Return the line that contains "Náš Instagram" plus every line after it to the end of the entries below, exactly as given, and stop there.

(Page-level text extractions)
☆ ☆ ☆ ☆
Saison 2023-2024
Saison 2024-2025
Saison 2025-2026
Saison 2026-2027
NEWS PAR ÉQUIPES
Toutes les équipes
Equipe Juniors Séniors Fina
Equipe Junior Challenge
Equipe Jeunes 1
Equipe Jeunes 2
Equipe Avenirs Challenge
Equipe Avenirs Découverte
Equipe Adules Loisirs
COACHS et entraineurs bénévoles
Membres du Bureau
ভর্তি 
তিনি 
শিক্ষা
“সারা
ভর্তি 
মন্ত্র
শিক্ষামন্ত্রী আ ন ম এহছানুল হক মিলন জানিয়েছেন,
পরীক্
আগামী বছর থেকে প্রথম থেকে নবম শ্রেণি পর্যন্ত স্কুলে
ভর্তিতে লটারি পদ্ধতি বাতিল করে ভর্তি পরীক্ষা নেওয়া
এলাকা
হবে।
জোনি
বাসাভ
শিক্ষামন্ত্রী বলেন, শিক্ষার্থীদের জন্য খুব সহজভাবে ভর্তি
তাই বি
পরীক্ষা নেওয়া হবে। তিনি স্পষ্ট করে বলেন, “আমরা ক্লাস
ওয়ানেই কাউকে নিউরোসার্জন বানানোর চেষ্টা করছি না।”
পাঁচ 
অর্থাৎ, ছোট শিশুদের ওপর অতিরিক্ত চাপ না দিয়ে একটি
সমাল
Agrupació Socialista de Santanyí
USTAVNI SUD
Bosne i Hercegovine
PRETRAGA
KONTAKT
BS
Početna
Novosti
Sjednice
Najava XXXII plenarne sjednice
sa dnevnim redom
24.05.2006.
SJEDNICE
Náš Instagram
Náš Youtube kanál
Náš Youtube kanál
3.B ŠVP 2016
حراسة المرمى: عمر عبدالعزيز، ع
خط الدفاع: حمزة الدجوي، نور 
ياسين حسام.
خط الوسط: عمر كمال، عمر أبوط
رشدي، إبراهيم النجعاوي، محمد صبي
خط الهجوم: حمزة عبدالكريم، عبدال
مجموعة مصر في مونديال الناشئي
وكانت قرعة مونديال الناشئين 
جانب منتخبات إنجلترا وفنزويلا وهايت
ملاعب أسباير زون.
☆ ☆ ☆ ☆
SOLUTION FOR THIS TASK:
Náš Instagram
Náš Youtube kanál
Náš Youtube kanál
3.B ŠVP 2016
حراسة المرمى: عمر عبدالعزيز، ع
خط الدفاع: حمزة الدجوي، نور 
ياسين حسام.
خط الوسط: عمر كمال، عمر أبوط
رشدي، إبراهيم النجعاوي، محمد صبي
خط الهجوم: حمزة عبدالكريم، عبدال
مجموعة مصر في مونديال الناشئي
وكانت قرعة مونديال الناشئين 
جانب منتخبات إنجلترا وفنزويلا وهايت
ملاعب أسباير زون.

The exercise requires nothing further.